Rather than choosing between suburban sprawl and large apartment complexes, Day, through his firm, Actual Architecture Company, is focusing on what community planners call “missing middle” housing—small-scale, higher-density homes that blend into existing neighborhoods. 

Projects in Omaha include compact, “aging-ready” houses designed to be accessible, affordable and adaptable. Ultimately, Day envisions a catalog of housing options that cities and residents can easily adopt, reminiscent of the Sears & Roebuck catalog of pre-fabricated houses a hundred years ago. 

The first two homes, in the Benson area, are expected to be completed later this year. One already has been sold for $190,000; the other is expected to cost $150,000 to $170,000.  

“The typical American house is 2,100 square feet, and the [Omaha homes] are 802 and 618 square feet. And so to achieve this, we had to think about this idea of compressing the house and fundamentally changing it to work at those small scales,” Day said. 

Omaha city officials support Actual Architecture’s approach, especially its focus on infill development—building within existing neighborhoods rather than expanding outward. The two Benson homes are part of an existing neighborhood. 

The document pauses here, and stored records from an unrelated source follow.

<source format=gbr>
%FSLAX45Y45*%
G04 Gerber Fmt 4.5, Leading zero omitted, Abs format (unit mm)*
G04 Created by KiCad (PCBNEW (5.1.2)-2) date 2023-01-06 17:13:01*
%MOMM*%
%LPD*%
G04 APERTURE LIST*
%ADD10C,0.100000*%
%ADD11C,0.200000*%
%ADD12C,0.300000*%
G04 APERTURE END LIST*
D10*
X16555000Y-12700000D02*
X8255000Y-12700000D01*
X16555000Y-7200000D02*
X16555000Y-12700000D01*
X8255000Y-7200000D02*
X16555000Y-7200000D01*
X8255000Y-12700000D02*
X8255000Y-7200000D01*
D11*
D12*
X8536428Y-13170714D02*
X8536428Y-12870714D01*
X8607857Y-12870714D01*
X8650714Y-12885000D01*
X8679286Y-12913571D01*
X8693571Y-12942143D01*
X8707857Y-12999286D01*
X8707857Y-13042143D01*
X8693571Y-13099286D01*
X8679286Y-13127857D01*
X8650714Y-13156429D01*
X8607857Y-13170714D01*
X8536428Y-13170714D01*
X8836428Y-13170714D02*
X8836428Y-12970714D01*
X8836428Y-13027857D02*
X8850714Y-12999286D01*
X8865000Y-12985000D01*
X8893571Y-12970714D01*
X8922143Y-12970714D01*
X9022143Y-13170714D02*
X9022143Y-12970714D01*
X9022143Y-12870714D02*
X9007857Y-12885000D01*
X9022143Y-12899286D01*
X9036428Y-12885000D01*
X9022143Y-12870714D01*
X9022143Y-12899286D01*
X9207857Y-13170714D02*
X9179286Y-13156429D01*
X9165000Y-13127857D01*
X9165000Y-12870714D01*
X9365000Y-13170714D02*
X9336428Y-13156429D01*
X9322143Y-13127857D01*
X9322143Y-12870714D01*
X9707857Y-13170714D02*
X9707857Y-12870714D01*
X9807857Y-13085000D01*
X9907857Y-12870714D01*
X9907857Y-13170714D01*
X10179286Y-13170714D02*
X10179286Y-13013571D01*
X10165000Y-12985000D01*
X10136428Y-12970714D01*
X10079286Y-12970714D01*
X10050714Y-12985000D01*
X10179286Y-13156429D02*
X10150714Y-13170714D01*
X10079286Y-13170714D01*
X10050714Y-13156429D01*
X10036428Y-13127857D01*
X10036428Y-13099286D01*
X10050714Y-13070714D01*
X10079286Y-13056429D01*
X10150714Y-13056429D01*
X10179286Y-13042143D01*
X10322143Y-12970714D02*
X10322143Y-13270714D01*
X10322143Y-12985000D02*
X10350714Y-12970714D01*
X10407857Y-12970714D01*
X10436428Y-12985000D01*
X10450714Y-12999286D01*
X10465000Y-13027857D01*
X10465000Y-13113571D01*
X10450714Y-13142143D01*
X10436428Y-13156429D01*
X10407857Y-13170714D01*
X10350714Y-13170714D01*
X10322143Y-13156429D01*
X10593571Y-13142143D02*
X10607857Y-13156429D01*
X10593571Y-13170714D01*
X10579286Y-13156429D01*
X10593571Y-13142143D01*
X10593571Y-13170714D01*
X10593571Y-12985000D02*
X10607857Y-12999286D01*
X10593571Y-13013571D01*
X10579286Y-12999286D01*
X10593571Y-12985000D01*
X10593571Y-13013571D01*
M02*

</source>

Day said a key feature of this approach is flexibility. Designs often include shared spaces, modular layouts and multi-use rooms that can evolve with residents’ needs. 

For example, his firm is experimenting with a new duplex approach that replaces the traditional, mirrored home design with a style that allows for multiple living arrangements—multi-generational families, rental units or independent households—within the same structure. 

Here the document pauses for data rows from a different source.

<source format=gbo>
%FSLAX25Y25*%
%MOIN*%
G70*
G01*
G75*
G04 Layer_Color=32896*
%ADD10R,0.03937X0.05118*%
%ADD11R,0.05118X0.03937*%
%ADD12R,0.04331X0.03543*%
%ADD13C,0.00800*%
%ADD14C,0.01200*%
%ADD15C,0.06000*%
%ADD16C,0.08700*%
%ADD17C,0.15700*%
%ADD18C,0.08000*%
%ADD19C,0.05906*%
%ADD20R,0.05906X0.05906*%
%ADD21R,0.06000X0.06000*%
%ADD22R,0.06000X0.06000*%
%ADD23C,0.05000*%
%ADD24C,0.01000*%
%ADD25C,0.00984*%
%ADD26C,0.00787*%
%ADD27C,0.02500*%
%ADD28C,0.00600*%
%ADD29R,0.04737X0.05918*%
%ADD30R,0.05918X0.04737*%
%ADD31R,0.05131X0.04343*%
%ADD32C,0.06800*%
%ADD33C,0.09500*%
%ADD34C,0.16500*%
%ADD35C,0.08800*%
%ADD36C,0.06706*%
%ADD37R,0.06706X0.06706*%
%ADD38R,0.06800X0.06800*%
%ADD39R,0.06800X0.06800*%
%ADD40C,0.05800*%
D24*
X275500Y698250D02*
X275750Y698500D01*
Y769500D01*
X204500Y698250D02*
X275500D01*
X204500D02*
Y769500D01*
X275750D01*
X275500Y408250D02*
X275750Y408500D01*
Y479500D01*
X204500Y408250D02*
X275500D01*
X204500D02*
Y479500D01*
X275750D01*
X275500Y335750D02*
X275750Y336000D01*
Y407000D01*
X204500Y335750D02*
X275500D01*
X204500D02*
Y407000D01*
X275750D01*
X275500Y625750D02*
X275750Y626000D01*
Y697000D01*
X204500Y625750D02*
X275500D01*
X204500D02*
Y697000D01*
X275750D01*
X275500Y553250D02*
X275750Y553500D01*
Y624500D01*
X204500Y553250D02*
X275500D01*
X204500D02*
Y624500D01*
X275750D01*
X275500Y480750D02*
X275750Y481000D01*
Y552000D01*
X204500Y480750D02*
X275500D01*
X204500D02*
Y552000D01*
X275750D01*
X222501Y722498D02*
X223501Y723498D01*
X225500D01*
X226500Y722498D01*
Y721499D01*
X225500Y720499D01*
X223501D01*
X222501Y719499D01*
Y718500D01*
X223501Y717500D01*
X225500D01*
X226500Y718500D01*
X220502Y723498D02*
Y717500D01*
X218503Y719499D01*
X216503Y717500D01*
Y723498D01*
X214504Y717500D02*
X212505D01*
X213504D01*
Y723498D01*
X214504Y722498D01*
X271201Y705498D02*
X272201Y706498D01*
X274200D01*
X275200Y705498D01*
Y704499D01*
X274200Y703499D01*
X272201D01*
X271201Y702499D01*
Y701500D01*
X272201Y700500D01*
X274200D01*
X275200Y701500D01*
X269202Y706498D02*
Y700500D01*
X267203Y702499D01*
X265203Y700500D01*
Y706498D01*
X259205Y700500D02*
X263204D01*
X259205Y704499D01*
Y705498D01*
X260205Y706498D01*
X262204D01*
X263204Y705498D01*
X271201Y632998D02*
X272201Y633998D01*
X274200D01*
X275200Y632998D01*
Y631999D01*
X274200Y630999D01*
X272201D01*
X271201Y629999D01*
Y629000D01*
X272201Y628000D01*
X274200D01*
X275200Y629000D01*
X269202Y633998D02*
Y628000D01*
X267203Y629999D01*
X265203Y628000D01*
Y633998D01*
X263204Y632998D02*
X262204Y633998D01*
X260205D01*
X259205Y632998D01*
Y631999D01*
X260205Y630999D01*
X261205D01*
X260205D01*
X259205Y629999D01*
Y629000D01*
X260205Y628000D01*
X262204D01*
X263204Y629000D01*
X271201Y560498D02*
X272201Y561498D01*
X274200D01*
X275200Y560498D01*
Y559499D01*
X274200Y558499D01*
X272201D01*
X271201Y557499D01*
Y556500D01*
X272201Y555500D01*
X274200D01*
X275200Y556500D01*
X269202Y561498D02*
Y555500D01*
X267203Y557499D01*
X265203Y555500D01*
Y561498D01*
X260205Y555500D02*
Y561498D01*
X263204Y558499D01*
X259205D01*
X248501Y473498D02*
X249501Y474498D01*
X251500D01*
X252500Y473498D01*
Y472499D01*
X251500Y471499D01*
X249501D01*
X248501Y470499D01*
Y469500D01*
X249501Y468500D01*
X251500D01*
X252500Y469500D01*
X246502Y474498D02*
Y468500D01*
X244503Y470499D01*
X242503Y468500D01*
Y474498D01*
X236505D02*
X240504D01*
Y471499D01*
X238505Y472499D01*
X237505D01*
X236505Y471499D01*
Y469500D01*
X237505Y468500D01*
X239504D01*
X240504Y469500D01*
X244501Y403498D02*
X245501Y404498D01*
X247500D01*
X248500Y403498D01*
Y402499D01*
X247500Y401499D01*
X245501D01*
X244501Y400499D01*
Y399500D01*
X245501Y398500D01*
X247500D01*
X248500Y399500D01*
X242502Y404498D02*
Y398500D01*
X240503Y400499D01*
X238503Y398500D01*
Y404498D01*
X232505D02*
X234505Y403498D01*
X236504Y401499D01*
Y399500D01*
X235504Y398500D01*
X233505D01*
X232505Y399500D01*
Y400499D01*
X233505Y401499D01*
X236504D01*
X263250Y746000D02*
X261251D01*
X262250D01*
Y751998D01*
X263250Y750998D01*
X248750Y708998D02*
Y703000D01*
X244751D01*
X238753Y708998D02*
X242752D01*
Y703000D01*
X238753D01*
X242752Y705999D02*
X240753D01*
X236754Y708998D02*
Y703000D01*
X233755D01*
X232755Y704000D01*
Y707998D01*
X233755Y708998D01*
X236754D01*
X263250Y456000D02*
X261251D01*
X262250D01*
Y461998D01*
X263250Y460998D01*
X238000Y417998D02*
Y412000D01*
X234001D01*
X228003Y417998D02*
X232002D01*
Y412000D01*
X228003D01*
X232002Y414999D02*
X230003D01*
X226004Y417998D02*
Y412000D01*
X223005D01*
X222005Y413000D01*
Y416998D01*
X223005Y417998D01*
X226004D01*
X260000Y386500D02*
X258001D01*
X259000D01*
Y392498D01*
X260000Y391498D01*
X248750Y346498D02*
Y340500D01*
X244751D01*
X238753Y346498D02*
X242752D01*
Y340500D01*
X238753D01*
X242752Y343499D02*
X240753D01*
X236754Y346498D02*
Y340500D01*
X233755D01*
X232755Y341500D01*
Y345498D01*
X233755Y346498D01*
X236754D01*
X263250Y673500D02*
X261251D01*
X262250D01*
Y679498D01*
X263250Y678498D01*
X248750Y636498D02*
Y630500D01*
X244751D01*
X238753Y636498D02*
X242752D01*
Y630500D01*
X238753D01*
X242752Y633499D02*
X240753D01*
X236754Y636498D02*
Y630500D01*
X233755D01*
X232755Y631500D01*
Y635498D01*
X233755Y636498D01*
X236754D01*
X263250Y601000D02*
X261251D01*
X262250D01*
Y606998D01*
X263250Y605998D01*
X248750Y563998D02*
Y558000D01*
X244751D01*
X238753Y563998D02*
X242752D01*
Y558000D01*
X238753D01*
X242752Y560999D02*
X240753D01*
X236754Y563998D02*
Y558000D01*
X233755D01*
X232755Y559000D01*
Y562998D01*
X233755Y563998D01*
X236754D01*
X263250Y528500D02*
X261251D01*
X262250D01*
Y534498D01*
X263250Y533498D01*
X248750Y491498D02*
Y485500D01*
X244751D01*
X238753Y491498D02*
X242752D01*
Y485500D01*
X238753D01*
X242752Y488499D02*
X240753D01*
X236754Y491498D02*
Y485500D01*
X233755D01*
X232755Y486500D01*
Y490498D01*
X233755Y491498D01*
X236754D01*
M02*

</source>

This design approach aims to allow for change in residents’ housing needs over time, especially as they age. 

Day framed this contemporary approach’s place in architectural history, where early homes in America were built to a standard width of two teams of oxen to mid-20th century experiments in prefabricated housing. Many large-scale efforts failed, he said, due to high costs, rigid systems, or a lack of adaptability. 

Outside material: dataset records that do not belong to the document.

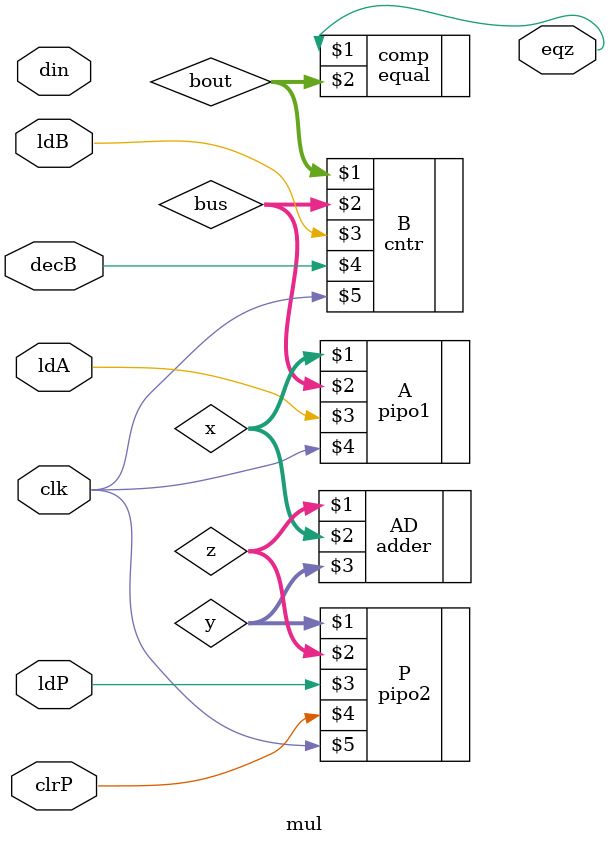
<source format=v>
`include "mul_by_add_datapath.v"
module mul(eqz,ldA,ldB,ldP,clrP,decB,din,clk);
input [15:0] din;
input ldA,ldB,ldP,clrP,decB,clk;
output eqz;
wire [15:0] x,y,z,bout,bus;

pipo1 A(x,bus,ldA,clk);
pipo2 P(y,z,ldP,clrP,clk);
adder AD(z,x,y);
cntr B(bout,bus,ldB,decB,clk);
equal comp(eqz,bout);
endmodule

</source>
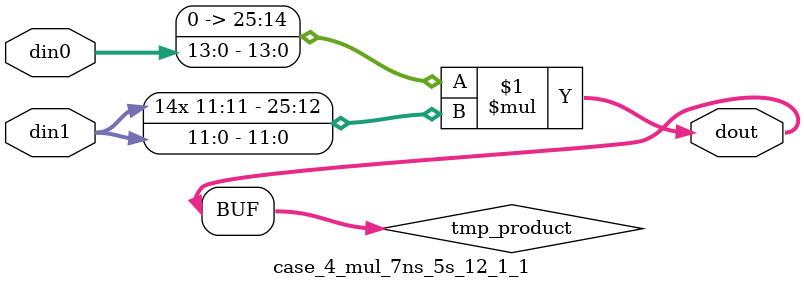
<source format=v>

`timescale 1 ns / 1 ps

 (* use_dsp = "no" *)  module case_4_mul_7ns_5s_12_1_1(din0, din1, dout);
parameter ID = 1;
parameter NUM_STAGE = 0;
parameter din0_WIDTH = 14;
parameter din1_WIDTH = 12;
parameter dout_WIDTH = 26;

input [din0_WIDTH - 1 : 0] din0; 
input [din1_WIDTH - 1 : 0] din1; 
output [dout_WIDTH - 1 : 0] dout;

wire signed [dout_WIDTH - 1 : 0] tmp_product;

























assign tmp_product = $signed({1'b0, din0}) * $signed(din1);










assign dout = tmp_product;





















endmodule

</source>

By contrast, Day’s approach avoids proprietary systems, instead using widely available materials and construction methods to keep costs down and scalability high. 

He stressed that no single approach would solve the housing crisis. Doing so will require everything from apartments to single-family homes to hybrid models. 

Ultimately, the work aims to reshape how Americans think about homeownership itself, to “meet the American dream where it is.” 

“If you change the idea of the house,” Day said, “you begin to change the city.” 

Day, a Fellow in the American Institute of Architecture, gets his students involved in his work through UNL’s Fabrication And Construction Team (FACT), including the New Attainable House, and OurStory, a community-based project in Omaha that asks, “How do we want to live as we age?”  

The Nebraska Lectures are offered twice a year and feature high-profile presentations by distinguished Husker faculty who address topics of broad interest in an engaging, accessible format. Archived videos from each lecture are available on the event website. Day’s lecture will be posted within a week.      

The Nebraska Lectures: The Chancellor’s Distinguished Speaker Series is sponsored by the Office of the Chancellor, Office of Research and Innovation and Osher Lifelong Learning Institute. Speakers were selected by the UNL Research Council.